Le projet de loi valorise également le regard de l'infirmier qui se déplace à domicile et « voit votre environnement, comment vous vous nourrissez et peut faire un accompagnement d'éducation thérapeutique », décrypte Grégory Caumes.

C'est ce que Ghislaine Sicre appelle « une photographie du patient », importante parce que « parfois, le patient va aller chez le médecin, mais il y a des choses qu'il n'explique pas forcément ». « On donnera beaucoup d'éléments au médecin sur la prise en charge à l'instant T », ajoute la responsable de Convergence infirmière.

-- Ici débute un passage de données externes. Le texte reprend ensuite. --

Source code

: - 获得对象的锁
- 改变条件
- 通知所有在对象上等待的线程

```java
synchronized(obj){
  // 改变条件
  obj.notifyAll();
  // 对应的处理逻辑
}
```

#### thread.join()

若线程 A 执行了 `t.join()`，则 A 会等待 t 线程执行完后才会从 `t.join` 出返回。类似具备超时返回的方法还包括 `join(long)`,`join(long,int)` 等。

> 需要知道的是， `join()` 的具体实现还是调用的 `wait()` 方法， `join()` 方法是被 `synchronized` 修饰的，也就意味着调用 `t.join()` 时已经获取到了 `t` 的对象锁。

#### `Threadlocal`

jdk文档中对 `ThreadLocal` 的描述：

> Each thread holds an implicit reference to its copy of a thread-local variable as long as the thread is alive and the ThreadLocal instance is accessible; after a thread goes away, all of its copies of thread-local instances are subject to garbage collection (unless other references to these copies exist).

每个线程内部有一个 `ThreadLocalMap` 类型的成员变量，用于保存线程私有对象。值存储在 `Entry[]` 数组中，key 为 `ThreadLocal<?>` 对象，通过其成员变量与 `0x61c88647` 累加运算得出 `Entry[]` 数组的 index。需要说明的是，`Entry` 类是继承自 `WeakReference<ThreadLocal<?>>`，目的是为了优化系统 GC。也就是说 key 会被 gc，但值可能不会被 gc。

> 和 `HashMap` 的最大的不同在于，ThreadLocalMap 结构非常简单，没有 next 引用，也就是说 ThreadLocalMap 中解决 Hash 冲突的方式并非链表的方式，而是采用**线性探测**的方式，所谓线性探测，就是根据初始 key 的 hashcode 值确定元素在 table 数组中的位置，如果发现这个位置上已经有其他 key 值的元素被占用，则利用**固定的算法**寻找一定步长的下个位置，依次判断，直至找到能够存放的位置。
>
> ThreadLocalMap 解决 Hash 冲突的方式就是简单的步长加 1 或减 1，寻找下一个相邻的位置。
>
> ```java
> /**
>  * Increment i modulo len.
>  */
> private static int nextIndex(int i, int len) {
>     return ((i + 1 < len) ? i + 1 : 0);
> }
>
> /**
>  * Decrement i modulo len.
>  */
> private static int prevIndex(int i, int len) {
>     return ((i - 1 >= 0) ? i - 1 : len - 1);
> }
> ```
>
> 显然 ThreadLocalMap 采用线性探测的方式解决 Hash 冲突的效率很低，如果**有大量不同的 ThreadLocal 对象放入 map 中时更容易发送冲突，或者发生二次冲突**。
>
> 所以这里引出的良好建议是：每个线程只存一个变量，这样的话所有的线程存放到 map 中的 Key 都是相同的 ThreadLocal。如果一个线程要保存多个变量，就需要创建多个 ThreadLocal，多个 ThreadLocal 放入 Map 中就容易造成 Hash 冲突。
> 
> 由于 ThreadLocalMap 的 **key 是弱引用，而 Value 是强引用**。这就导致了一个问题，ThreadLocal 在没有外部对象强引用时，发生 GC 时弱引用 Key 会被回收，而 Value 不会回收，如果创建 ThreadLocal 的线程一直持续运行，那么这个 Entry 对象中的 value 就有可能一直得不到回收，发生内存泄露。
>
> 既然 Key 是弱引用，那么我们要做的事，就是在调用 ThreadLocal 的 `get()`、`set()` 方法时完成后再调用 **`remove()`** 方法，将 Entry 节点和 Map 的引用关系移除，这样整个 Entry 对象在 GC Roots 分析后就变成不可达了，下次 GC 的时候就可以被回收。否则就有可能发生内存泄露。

https://www.whatsupdoc-lemag.fr/article/il-faut-former-plus-dinfirmieres-dici-2050-il-en-manque-4-000-par-pour-repondre-au

Cette loi doit enfin gommer certaines situations ubuesques. Comme quand un infirmier, confronté à un soin imprévu, le traitait, sans ordonnance. « Si la patiente ne voyait son médecin que deux jours après, vous avez des médecins qui refusaient d'antidater les actes, la prescription, et donc vous étiez de votre poche en tant qu'infirmier », raconte Daniel Guillerm.